Saved data entries:
--

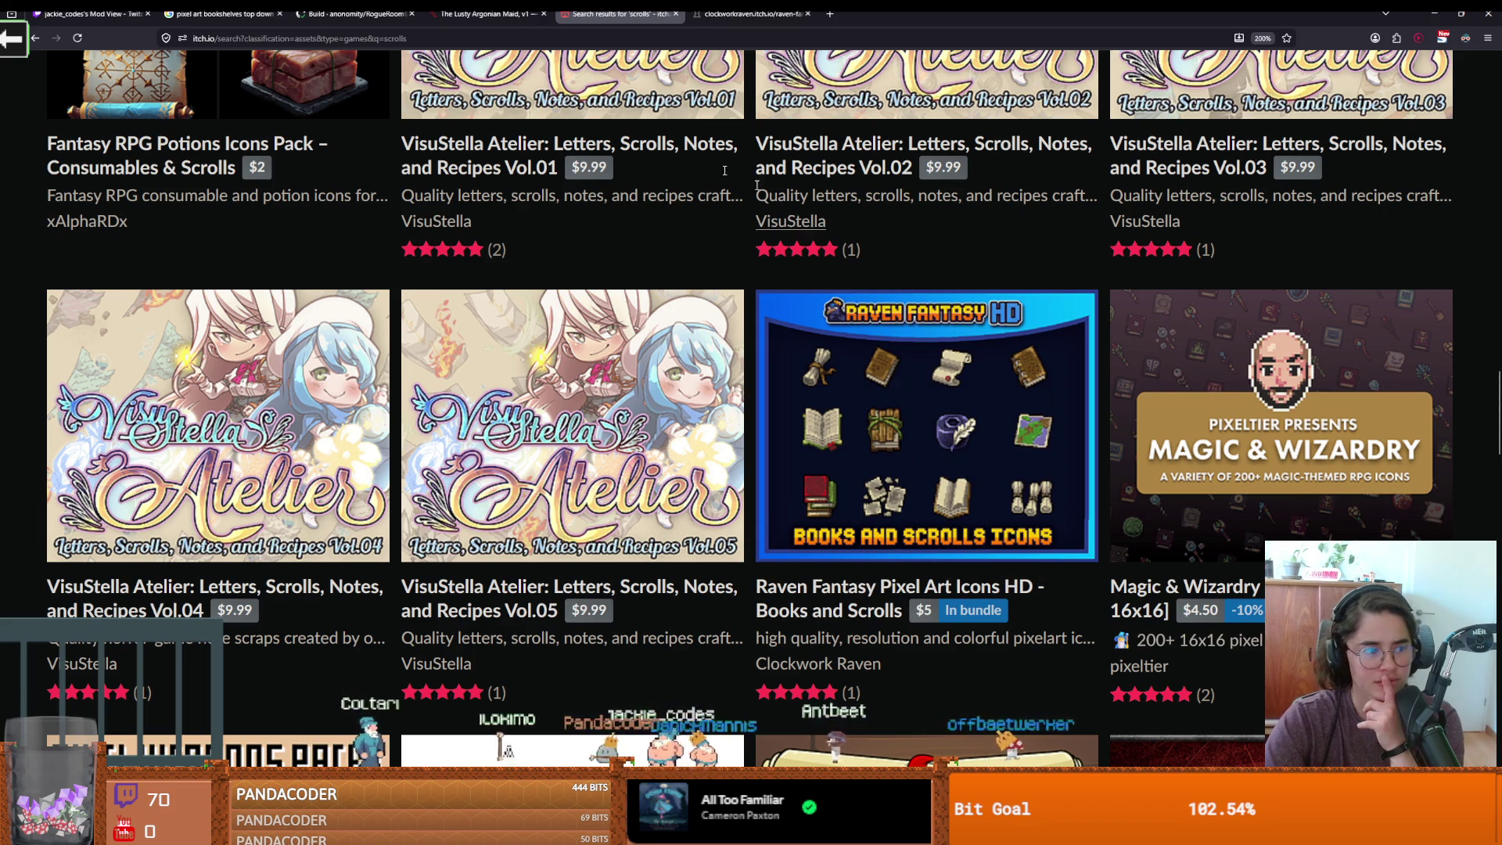
# Look over the Raven Fantasy icons page, then close its tab
pyautogui.press('ctrl+Tab')
pyautogui.scroll(-4, 718, 425)
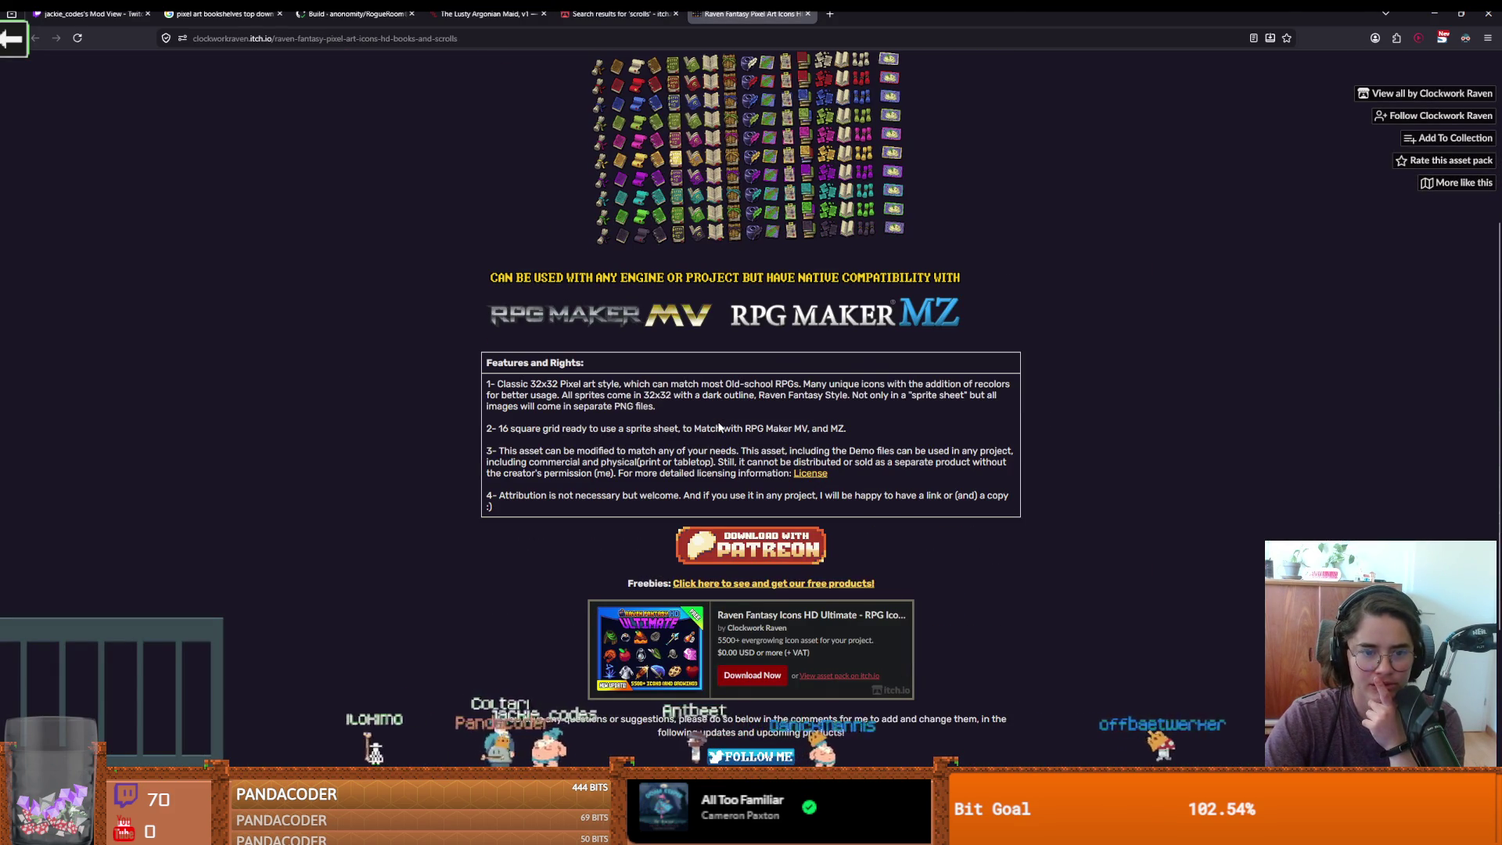
pyautogui.scroll(4, 676, 328)
pyautogui.click(808, 15)
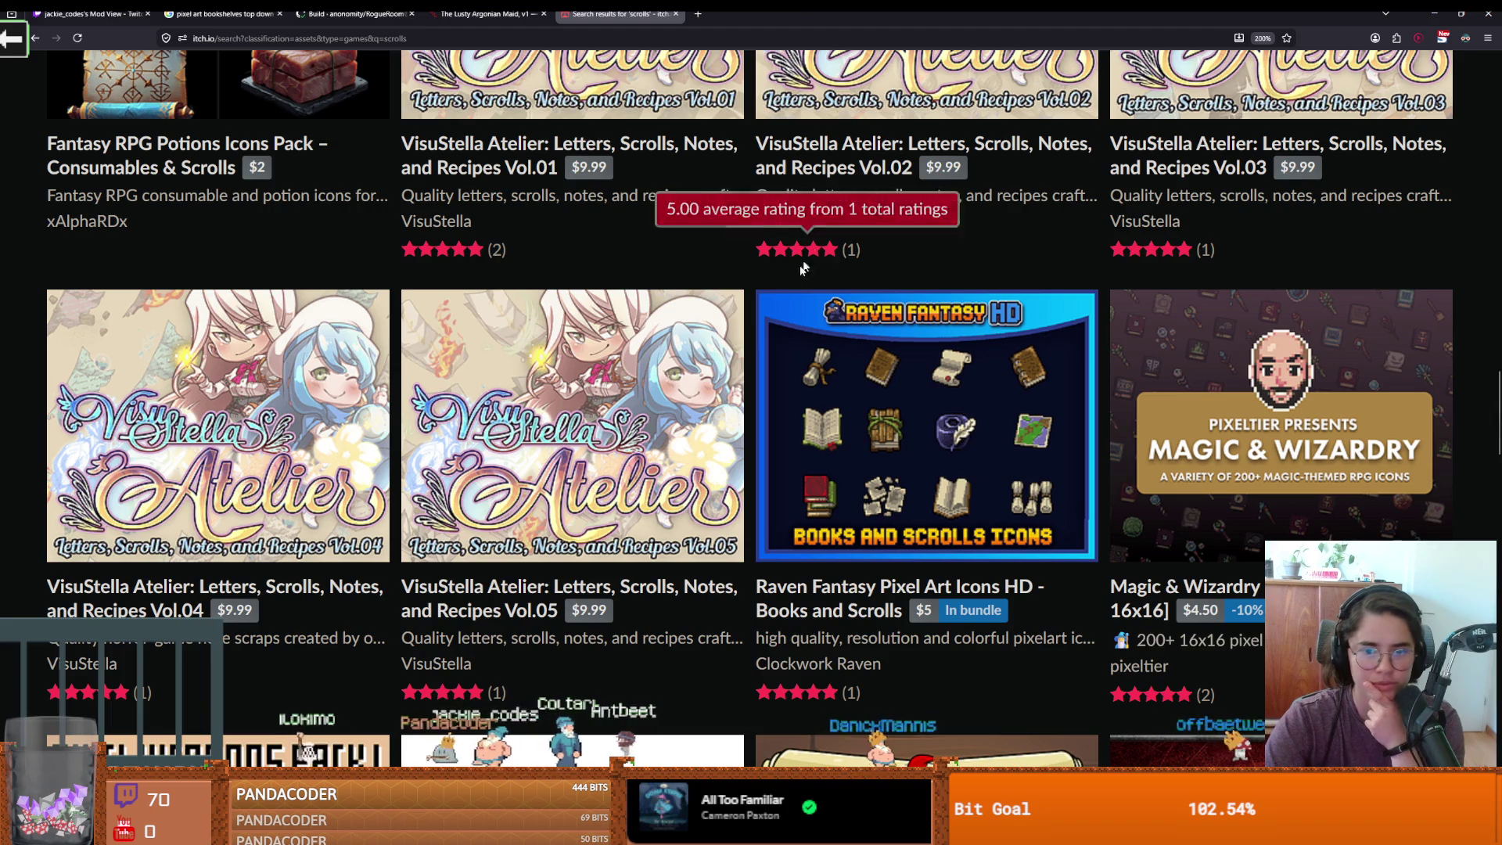
# Browse further 'scrolls' results past Pack 66 and bring up link options for the Pixel paper pack
pyautogui.scroll(-4, 761, 339)
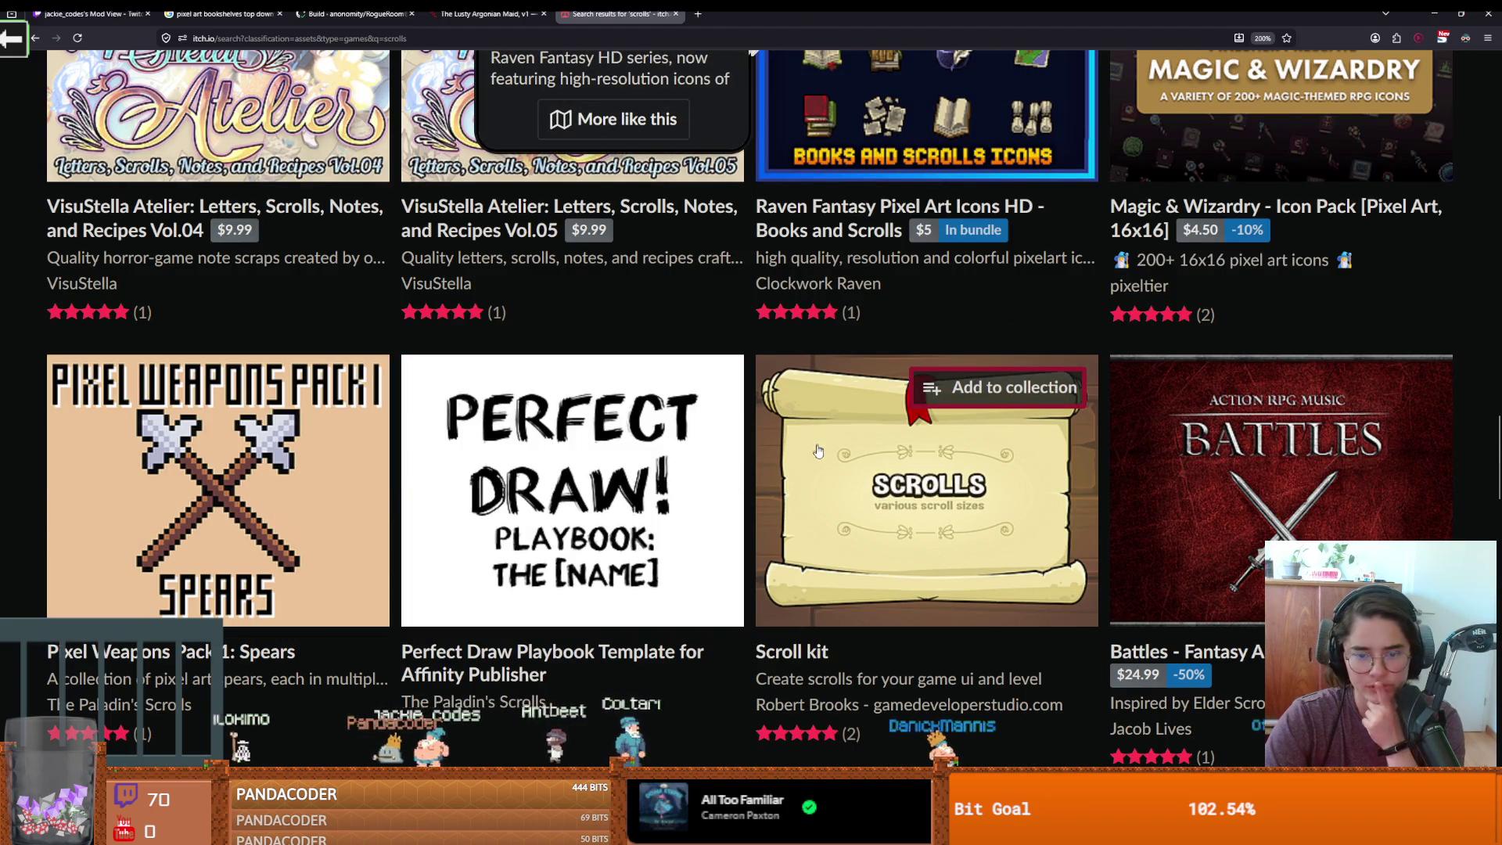
pyautogui.moveTo(820, 452)
pyautogui.scroll(-2, 997, 511)
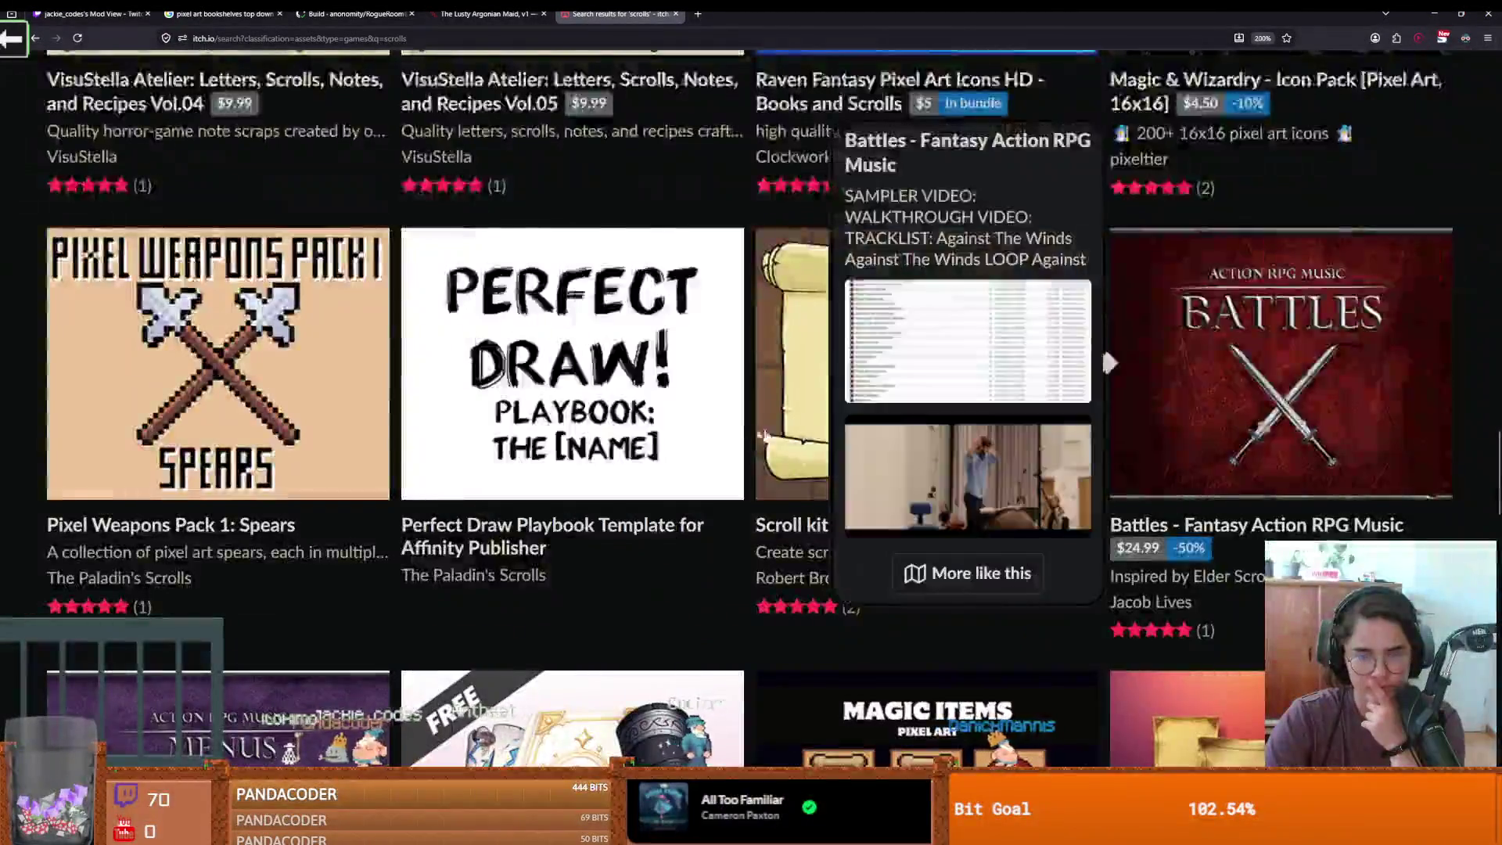
pyautogui.scroll(-5, 1101, 342)
pyautogui.scroll(-10, 981, 456)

--

ACTIVITY: Reproduce every entry above in full and exactly, though not its pictures.

REPLY TO THE TASK:
# Look over the Raven Fantasy icons page, then close its tab
pyautogui.press('ctrl+Tab')
pyautogui.scroll(-4, 718, 425)
pyautogui.scroll(4, 676, 328)
pyautogui.click(808, 15)
# Browse further 'scrolls' results past Pack 66 and bring up link options for the Pixel paper pack
pyautogui.scroll(-4, 761, 339)
pyautogui.moveTo(820, 452)
pyautogui.scroll(-2, 997, 511)
pyautogui.scroll(-5, 1101, 342)
pyautogui.scroll(-10, 981, 456)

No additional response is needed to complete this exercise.